Problem description:
In full and without alteration, give the listing again.

BEGIN Information supplied

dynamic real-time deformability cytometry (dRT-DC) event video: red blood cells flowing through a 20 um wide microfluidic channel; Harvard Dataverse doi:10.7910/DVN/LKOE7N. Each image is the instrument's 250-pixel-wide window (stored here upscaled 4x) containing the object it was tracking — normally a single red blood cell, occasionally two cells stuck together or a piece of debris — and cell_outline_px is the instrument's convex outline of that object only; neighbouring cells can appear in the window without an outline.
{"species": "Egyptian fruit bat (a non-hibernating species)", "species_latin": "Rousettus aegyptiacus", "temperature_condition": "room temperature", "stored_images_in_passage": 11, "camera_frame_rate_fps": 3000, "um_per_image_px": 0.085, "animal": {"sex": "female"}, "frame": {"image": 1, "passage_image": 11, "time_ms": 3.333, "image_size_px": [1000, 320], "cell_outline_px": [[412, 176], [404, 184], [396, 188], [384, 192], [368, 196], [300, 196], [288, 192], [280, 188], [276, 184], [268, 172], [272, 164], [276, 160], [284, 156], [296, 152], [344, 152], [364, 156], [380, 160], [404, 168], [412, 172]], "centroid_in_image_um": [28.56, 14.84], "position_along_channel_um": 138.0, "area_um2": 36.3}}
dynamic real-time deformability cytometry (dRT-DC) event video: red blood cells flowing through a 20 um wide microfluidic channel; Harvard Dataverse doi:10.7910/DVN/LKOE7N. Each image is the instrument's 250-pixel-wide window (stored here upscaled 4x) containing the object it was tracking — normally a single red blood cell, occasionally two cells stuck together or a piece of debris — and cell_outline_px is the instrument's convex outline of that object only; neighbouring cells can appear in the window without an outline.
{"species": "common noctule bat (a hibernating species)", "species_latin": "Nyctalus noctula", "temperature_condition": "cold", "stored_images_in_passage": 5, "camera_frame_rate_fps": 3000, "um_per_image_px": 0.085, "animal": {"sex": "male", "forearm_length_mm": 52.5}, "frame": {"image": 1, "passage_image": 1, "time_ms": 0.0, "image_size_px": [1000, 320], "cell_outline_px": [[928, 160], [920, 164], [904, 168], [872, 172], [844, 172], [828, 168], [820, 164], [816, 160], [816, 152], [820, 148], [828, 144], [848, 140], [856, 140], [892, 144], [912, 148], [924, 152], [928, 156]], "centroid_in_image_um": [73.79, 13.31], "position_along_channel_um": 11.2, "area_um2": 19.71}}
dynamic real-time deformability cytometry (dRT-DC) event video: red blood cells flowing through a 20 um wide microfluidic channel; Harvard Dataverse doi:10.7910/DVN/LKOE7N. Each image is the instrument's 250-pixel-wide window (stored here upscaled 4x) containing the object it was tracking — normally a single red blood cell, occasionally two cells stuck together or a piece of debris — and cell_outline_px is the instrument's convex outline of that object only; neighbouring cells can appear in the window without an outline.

END Information supplied

Result of the exercise:
dynamic real-time deformability cytometry (dRT-DC) event video: red blood cells flowing through a 20 um wide microfluidic channel; Harvard Dataverse doi:10.7910/DVN/LKOE7N. Each image is the instrument's 250-pixel-wide window (stored here upscaled 4x) containing the object it was tracking — normally a single red blood cell, occasionally two cells stuck together or a piece of debris — and cell_outline_px is the instrument's convex outline of that object only; neighbouring cells can appear in the window without an outline.
{"species": "Egyptian fruit bat (a non-hibernating species)", "species_latin": "Rousettus aegyptiacus", "temperature_condition": "room temperature", "stored_images_in_passage": 11, "camera_frame_rate_fps": 3000, "um_per_image_px": 0.085, "animal": {"sex": "female"}, "frame": {"image": 1, "passage_image": 11, "time_ms": 3.333, "image_size_px": [1000, 320], "cell_outline_px": [[412, 176], [404, 184], [396, 188], [384, 192], [368, 196], [300, 196], [288, 192], [280, 188], [276, 184], [268, 172], [272, 164], [276, 160], [284, 156], [296, 152], [344, 152], [364, 156], [380, 160], [404, 168], [412, 172]], "centroid_in_image_um": [28.56, 14.84], "position_along_channel_um": 138.0, "area_um2": 36.3}}
dynamic real-time deformability cytometry (dRT-DC) event video: red blood cells flowing through a 20 um wide microfluidic channel; Harvard Dataverse doi:10.7910/DVN/LKOE7N. Each image is the instrument's 250-pixel-wide window (stored here upscaled 4x) containing the object it was tracking — normally a single red blood cell, occasionally two cells stuck together or a piece of debris — and cell_outline_px is the instrument's convex outline of that object only; neighbouring cells can appear in the window without an outline.
{"species": "common noctule bat (a hibernating species)", "species_latin": "Nyctalus noctula", "temperature_condition": "cold", "stored_images_in_passage": 5, "camera_frame_rate_fps": 3000, "um_per_image_px": 0.085, "animal": {"sex": "male", "forearm_length_mm": 52.5}, "frame": {"image": 1, "passage_image": 1, "time_ms": 0.0, "image_size_px": [1000, 320], "cell_outline_px": [[928, 160], [920, 164], [904, 168], [872, 172], [844, 172], [828, 168], [820, 164], [816, 160], [816, 152], [820, 148], [828, 144], [848, 140], [856, 140], [892, 144], [912, 148], [924, 152], [928, 156]], "centroid_in_image_um": [73.79, 13.31], "position_along_channel_um": 11.2, "area_um2": 19.71}}
dynamic real-time deformability cytometry (dRT-DC) event video: red blood cells flowing through a 20 um wide microfluidic channel; Harvard Dataverse doi:10.7910/DVN/LKOE7N. Each image is the instrument's 250-pixel-wide window (stored here upscaled 4x) containing the object it was tracking — normally a single red blood cell, occasionally two cells stuck together or a piece of debris — and cell_outline_px is the instrument's convex outline of that object only; neighbouring cells can appear in the window without an outline.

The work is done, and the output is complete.